Simon Owens at Bloggasm surveyed newspapers across the country on whether their reporters should be allowed to blog on their personal time:
Of the 250 surveyed, 39 responded. Twenty-two — 56% — said they wouldn’t mind if writers blogged on non-beat issues without obtaining permission. The remaining 17 — 44% — either required disclosure of the blog, issued caveats over what subjects couldn’t be covered, or had outright bans on having personal blogs at all.
Surprisingly, most of the papers that responded to the survey had no written policy on blogs, Owens notes.
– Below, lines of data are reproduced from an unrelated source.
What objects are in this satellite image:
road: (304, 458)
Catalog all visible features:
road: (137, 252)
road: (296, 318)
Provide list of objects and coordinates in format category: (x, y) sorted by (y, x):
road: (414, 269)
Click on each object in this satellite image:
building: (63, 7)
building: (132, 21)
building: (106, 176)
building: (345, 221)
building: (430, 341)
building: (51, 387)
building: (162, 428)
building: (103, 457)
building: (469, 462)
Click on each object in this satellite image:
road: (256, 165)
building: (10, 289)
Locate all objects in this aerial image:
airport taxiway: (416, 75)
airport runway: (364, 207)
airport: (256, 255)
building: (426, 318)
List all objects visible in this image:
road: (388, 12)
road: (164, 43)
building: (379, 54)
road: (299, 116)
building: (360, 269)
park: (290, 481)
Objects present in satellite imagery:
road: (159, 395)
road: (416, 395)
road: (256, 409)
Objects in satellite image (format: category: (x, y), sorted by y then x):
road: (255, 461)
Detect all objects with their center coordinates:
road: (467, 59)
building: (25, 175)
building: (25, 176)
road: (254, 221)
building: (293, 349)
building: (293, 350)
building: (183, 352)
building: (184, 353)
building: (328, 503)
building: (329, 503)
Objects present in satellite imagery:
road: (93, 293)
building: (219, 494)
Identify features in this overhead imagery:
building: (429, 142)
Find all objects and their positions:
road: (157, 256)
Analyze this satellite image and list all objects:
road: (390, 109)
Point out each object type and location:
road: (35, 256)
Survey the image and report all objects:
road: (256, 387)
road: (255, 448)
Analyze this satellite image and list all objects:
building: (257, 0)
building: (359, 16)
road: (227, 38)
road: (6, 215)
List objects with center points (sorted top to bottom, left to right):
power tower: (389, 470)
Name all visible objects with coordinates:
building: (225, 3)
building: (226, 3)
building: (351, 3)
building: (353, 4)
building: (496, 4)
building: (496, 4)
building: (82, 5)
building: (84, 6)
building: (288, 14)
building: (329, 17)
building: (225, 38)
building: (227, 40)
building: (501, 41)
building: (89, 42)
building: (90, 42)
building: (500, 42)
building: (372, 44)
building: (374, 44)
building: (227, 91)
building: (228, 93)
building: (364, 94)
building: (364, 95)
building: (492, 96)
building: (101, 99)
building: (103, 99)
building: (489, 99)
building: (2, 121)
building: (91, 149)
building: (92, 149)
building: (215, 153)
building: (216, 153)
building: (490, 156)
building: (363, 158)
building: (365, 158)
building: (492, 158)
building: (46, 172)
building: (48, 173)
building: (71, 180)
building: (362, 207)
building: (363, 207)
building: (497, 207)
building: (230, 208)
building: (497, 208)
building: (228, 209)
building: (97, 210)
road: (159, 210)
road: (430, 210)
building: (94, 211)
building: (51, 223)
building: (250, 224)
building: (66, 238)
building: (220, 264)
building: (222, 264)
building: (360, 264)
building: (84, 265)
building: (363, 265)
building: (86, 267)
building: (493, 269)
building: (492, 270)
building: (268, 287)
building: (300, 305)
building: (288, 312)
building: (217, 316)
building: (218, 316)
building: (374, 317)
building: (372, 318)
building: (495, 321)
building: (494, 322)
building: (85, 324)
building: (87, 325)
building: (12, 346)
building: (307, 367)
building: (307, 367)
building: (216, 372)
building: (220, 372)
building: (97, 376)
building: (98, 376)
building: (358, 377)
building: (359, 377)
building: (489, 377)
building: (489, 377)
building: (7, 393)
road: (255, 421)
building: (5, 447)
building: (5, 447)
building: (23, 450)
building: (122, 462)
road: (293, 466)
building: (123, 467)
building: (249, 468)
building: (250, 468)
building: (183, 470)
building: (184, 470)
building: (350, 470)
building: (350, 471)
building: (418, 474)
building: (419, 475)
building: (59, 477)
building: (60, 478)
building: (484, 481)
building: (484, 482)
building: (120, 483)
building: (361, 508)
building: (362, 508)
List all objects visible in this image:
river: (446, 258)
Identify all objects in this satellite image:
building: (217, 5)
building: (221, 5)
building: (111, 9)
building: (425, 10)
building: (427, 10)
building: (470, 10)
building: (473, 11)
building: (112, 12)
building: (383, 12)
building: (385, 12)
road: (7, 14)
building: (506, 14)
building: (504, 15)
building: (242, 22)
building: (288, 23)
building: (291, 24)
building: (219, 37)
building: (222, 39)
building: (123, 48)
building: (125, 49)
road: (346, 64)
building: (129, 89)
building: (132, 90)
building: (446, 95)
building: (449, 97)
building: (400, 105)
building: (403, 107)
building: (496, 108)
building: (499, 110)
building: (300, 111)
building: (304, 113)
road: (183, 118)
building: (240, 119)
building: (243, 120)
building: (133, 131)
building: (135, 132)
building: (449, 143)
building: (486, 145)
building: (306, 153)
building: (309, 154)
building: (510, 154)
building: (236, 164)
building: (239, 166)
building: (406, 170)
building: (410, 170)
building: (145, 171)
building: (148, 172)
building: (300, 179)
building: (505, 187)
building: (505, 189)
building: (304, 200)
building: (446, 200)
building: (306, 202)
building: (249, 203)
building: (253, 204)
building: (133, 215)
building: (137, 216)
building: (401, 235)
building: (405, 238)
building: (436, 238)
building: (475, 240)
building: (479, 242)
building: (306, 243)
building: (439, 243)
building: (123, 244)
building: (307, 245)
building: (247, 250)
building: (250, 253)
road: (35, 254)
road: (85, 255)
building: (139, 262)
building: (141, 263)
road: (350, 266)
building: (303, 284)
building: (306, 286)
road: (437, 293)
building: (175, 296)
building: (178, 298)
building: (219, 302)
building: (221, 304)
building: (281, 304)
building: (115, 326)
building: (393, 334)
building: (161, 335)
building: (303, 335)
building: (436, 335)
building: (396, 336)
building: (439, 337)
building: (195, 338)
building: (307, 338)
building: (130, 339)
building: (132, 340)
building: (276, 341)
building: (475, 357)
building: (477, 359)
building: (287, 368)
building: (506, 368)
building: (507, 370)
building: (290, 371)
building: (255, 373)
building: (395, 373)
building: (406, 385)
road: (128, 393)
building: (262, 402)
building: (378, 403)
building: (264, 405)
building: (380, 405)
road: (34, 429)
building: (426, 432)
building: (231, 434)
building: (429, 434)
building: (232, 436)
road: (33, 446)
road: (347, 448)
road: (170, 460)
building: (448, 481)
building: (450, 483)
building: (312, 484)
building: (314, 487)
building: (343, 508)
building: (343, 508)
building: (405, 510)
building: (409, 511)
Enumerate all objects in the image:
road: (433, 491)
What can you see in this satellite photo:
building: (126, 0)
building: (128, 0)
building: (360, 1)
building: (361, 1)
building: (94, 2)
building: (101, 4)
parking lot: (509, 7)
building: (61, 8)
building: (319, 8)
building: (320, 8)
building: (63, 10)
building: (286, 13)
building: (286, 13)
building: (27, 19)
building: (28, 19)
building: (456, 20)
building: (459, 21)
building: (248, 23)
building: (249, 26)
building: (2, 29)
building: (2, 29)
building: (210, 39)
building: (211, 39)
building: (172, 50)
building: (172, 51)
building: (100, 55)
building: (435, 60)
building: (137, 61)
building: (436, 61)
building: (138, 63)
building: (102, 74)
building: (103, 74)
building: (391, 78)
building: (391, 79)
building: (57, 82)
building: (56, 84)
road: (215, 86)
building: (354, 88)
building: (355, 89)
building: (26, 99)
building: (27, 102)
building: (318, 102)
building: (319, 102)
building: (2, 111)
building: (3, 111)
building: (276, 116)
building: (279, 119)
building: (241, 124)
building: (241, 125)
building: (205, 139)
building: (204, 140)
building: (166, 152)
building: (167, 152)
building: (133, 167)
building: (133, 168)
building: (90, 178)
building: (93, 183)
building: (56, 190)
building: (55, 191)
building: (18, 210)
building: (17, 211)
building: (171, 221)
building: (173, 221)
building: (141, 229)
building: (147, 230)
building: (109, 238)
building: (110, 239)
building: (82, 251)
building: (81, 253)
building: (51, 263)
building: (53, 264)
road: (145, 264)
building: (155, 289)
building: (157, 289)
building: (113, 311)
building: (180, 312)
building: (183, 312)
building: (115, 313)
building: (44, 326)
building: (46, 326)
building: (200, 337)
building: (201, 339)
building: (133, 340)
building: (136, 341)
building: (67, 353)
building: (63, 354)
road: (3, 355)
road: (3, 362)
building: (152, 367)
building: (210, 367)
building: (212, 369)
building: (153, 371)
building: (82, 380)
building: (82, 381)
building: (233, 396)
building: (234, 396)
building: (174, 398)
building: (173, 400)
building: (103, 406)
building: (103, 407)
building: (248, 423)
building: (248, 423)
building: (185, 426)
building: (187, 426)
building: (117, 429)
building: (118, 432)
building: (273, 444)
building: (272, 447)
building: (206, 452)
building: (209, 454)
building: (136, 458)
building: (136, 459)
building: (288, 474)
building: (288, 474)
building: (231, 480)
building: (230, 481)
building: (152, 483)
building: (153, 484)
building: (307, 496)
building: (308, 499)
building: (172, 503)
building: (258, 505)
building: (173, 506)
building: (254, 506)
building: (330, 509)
One of the more thoughtful survey responses came from Bill Doak, editor of the East Hartford Gazette:
“Blogs are really a Pandora’s Box for reporters,” he wrote. “On the one hand you have a reporter who, like anyone else, wants to be free to run home and say whatever he or she wants to say to friends, family, other reporters or on a blog. But the reporter risks his or her credibility and objectivity in so doing. Of course there is a place at every newspaper for those with opinions. But a reporter also squanders their objectivity by blogging, and that blog might also jeopardize the objectivity of the newspaper. So, to a degree the blogging reporter risks much more than he or she gains, not the least of which includes employment.”I'd add that these same risks apply to blogs published by newspapers. Clearly this is a time for experimentation and, like it or not, blogs are becoming a common feature in many newsrooms. But most papers aren't large enough to hire a separate Web staff, so questions of whether reporters should share their opinions, write commentary, or divulge personal matters are landing right on the city desk.